AUSGEWÄHLTER TEXT:

__________

# Fmod



## Da ErrOr (3. April 2002)

Hab ein Problem !!!
Und zwar hab ich jetzt neulich was von FMOD gehört und gleich runtergezogen aber wie bindet man das ein dire Doku in diesem ZIP hilft mir nicht wirklich also bitte wie Spiele ich Tracked Files imn einem Prog ab ... (Compiler VC++ 5.0/FMODSDK 3.3)


----------



## Xeragon (3. April 2002)

Hmm, eigentlich sind die Tutorials in der Dokumentation ganz brauchbar, ansonsten schau dir halt die Beispiele an (z.b. "simplest" und "simple")


----------



## Da ErrOr (4. April 2002)

Ich find die nicht sehr HILFREICH 
WER KANN MIR NEN EXAMPLE ZUSCHICKEN???Am besten mit nem kleinen OPENGL DING DRUNTER ... Ihr nehmt am besten den Bascode von http://nehe.gamedev.net


DANKE


----------



## Da ErrOr (4. April 2002)

__________

VORLIEGENDES MATERIAL:
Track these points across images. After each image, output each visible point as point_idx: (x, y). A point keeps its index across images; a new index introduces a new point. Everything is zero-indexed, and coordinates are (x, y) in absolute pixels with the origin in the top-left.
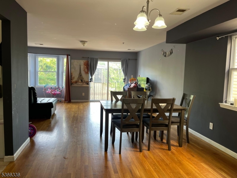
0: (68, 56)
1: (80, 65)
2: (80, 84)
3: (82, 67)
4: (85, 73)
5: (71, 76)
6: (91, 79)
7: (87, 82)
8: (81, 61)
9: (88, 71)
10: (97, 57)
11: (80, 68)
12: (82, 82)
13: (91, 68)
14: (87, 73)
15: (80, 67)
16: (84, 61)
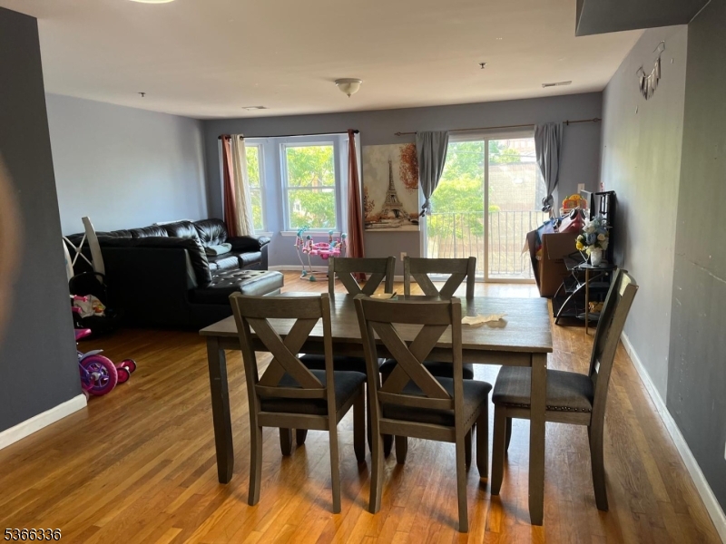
0: (352, 133)
1: (390, 163)
2: (391, 223)
3: (397, 168)
4: (405, 185)
5: (365, 198)
6: (426, 205)
7: (412, 216)
8: (392, 146)
9: (415, 178)
10: (443, 129)
11: (391, 172)
12: (397, 216)
13: (424, 167)
14: (413, 186)
15: (390, 168)
16: (401, 145)
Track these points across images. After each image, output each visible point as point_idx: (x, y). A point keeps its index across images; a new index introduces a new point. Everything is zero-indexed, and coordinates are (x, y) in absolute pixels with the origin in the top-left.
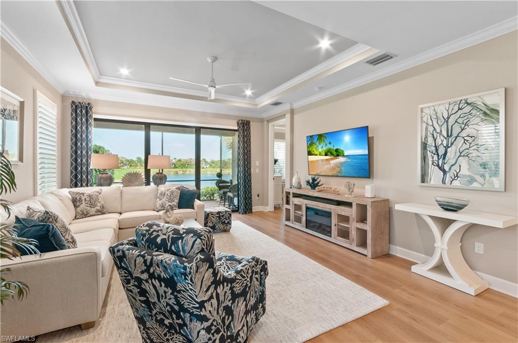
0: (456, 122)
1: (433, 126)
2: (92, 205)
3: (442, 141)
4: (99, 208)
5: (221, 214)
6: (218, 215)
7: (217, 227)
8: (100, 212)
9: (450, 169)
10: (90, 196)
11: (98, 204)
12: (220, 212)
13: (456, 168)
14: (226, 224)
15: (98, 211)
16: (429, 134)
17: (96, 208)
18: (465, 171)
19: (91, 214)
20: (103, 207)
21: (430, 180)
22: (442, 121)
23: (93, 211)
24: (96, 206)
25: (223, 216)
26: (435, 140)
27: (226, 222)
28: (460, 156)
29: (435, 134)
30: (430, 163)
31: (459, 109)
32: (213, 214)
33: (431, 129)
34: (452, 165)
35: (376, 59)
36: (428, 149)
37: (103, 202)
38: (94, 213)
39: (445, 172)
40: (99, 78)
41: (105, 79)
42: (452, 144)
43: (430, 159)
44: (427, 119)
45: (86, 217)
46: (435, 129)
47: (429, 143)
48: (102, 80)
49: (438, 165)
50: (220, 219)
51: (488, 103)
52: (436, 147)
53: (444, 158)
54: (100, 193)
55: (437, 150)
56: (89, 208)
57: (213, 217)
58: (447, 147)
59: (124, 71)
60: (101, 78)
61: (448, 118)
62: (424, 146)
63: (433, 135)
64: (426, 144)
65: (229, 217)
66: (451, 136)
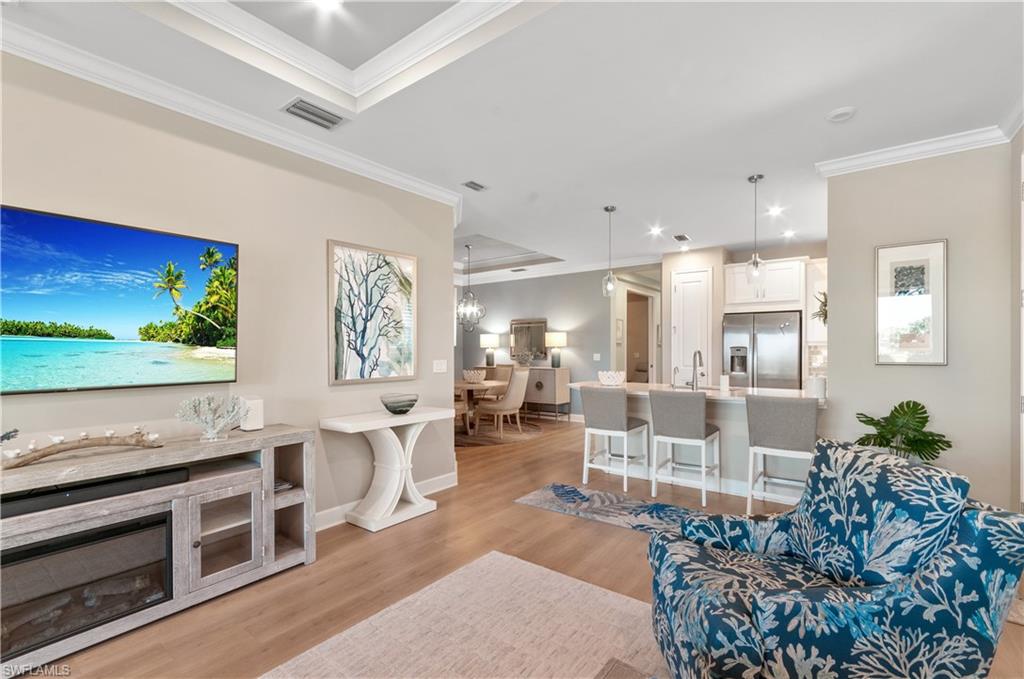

__________

AUFGABE 1: Warum fragt Da ErrOr im Forenthread zu FMOD, wie man Tracked Files in einem Programm abspielt? Bitte erkläre das in ein bis drei Sätzen.
AUFGABE 2: Knüpfe an den Forenthread zu FMOD an und schreibe ihn ab der Stelle weiter, an der er endet.

DEINE ANTWORT 1: Da ErrOr hat FMOD neulich heruntergeladen, weiß aber nicht, wie man es einbindet. Die Dokumentation im ZIP hilft ihm dabei nach eigener Aussage nicht wirklich.

DEINE ANTWORT 2:
> _Original geschrieben von Da ErrOr _
> *Ich find die nicht sehr HILFREICH
> WER KANN MIR NEN EXAMPLE ZUSCHICKEN???Am besten mit nem kleinen OPENGL DING DRUNTER ... Ihr nehmt am besten den Bascode von http://nehe.gamedev.net
> 
> ...


----------



## Xeragon (4. April 2002)

Es sind eh Beipsiele im \Samples-Ordner, keine Ahnung wieso das Beispiel auch OpenGL verwenden soll??? Hat ja nix damit zu tun


----------



## Piesbruhder (4. April 2002)

Hallo!

Ich hab da ne kleine Frage:

  FMOD? Wassn das???


----------



## Da ErrOr (4. April 2002)

Ich bin nicht DUMM!!! Und ich weiß auch das man nicht OPENGL benutzen muß mit FMOD... ich hab bloß früher mit BASS gearbeitet !!!
Wollte aber FMOD ausprobieren da ich allerdings an Demos Werkel bevorzuge ich den Basecode von NEHE um es leichter verstehen zu können!


----------



## Xeragon (4. April 2002)

Ein Grafik-Basecode wird dir aber dennoch nicht beim Verständnis einer Sound-Library helfen!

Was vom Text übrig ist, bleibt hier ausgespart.